MOLECULAR RECOGNITION IN NUCLEAR PROTEIN TRANSPORT

核蛋白运输中的分子识别

• 批准号: 6045560
• 负责人: Robert F. Standaert
• 金额: $ 14.82万
• 依托单位: TEXAS A&M UNIVERSITY
• 依托单位国家: 美国
• 财政年份: 2000
• 资助国家: 美国
• 起止时间: 2000-03-01 至 2003-02-28
• 项目状态: 已结题
• 来源: https://reporter.nih.gov/project-details/6045560
• 关键词: cell nucleus; intracellular transport; membrane permeability; membrane transport proteins; nuclear receptors; nucleoproteins; peptide chemical synthesis; photochemistry; protein localization; protein signal sequence; protein structure function; protein transport; receptor binding; technology /technique development

Nuclear protein import is a carefully orchestrated and regulated process; many proteins, notably transcription factors that activate genes selectively, are moved into the nucleus only in response to specific signals. Cell division, immune response, differentiation, development, viral infection and other important processes are intimately tied to the import process. Nuclear localization signals (NLSs), which direct nuclear entry of proteins, are short peptide motifs recognized by a specific, heterodimeric receptor (karyopherin ((/(). This proposal describes an approach to developing photo-regulated karyopherin ligands as tools for controlling protein localization in vivo with light. Novel, photochemically regulatable amino acids and carboxylic acids will be employed to generate mutants of native signals that bind karyopherin in a photo-regulated manner.
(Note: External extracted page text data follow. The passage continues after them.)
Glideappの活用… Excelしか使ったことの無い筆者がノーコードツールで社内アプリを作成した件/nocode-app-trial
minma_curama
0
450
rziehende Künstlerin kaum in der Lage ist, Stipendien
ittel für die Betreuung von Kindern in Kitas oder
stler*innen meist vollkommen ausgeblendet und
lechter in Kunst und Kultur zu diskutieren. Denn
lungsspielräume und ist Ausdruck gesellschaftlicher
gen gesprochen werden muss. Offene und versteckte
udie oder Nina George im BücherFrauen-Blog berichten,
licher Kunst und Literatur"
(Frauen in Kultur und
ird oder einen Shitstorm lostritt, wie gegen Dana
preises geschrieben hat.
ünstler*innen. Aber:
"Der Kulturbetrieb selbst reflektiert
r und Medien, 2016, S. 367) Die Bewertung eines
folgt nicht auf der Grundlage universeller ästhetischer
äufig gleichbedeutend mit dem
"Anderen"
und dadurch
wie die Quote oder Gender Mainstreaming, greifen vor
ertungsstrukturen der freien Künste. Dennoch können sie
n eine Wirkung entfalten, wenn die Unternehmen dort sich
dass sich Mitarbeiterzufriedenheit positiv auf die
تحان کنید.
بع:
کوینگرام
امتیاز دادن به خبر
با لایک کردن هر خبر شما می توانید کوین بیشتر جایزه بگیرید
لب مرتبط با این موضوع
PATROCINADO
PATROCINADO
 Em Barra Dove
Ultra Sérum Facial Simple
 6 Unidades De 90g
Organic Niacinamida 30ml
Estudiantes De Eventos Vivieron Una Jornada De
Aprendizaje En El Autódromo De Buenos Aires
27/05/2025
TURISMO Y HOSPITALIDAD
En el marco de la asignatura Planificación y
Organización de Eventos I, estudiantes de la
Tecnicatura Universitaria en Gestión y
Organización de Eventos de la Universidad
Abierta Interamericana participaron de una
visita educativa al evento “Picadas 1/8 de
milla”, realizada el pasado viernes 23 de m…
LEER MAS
The reagents are based on the azobenzene chromophore and fall into two groups: photoelastic amino acids that expand and contract the peptide backbone, and alpha, alpha-difluoro-phosphonomethyl azobenzenes which are intended to mimic reversible phosphorylation in response to light. The reagents will be applied in a potentially general strategy of systematic mutagenesis that targets native NLSs and proximal regulatory regions; principal targets include the SV40 T antigen NLS and the bipartite nucleoplasmin NLS. Mutagenesis will be implemented by efficient, parallel synthesis on the solid phase, and candidates will be screened on the solid phase for differential binding to karyopherin in response to light. Specific hypotheses to be tested are that the ability of two peptide domains to chelate the receptor can be controlled with photo-elastic amino acids, and that altered placement of a phosphate isostere by light can alter receptor-binding properties of the signals. Candidates displaying photosensitive receptor binding will be conjugated to protein carriers. The proteins will be introduced into permeabilized mammalian cells, and the effect of light on their intracellular localization will be determined. It is anticipated that signal-protein conjugates, introduced into living cells, would have light-dependent localization that could be used to control cellular processes such as gene transcription.

核蛋白输入是一个精心策划和调节的过程， 许多蛋白质，特别是激活基因的转录因子 只有在特定信号的作用下才有选择性地进入细胞核。 细胞分裂、免疫反应、分化、发育、病毒感染 和其他重要过程与进口过程密切相关。 核定位信号（NLS），指导蛋白质进入核， 是由特异性异二聚体受体识别的短肽基序 （karyopherin（）.该提案描述了一种方法， 作为控制蛋白质的工具的光调节的核转运蛋白配体 在体内用光定位。 新的，光化学可调节的氨基酸和羧酸将是 用于产生天然信号的突变体，所述天然信号结合细胞核转运蛋白， 光调节方式。这些试剂基于偶氮苯发色团 分为两类：光弹性氨基酸， 肽骨架和α，α-二氟-膦酰基甲基偶氮苯， 旨在模拟响应于光的可逆磷酸化。 这些试剂将应用于一种潜在的系统性的一般策略， 靶向天然NLS和近端调控区的诱变;主要的 靶包括SV 40 T抗原NLS和二分核质蛋白NLS。 诱变将通过在固体上的高效平行合成来实施。 阶段，候选人将在固相上进行筛选， 对光有反应时与核转运蛋白结合。待检验的具体假设 两个肽结构域螯合受体的能力可以 用光弹性氨基酸控制，改变了一个 光诱导的磷酸盐电子等排体可以改变细胞的受体结合特性， 信号. 显示光敏受体结合的候选物将缀合至 蛋白质载体将蛋白质引入透化的哺乳动物细胞中， 细胞，光对其细胞内定位的影响将是 测定预期引入到细胞中的信号蛋白缀合物， 活细胞，会有光依赖的定位，可以用来 控制细胞过程，如基因转录。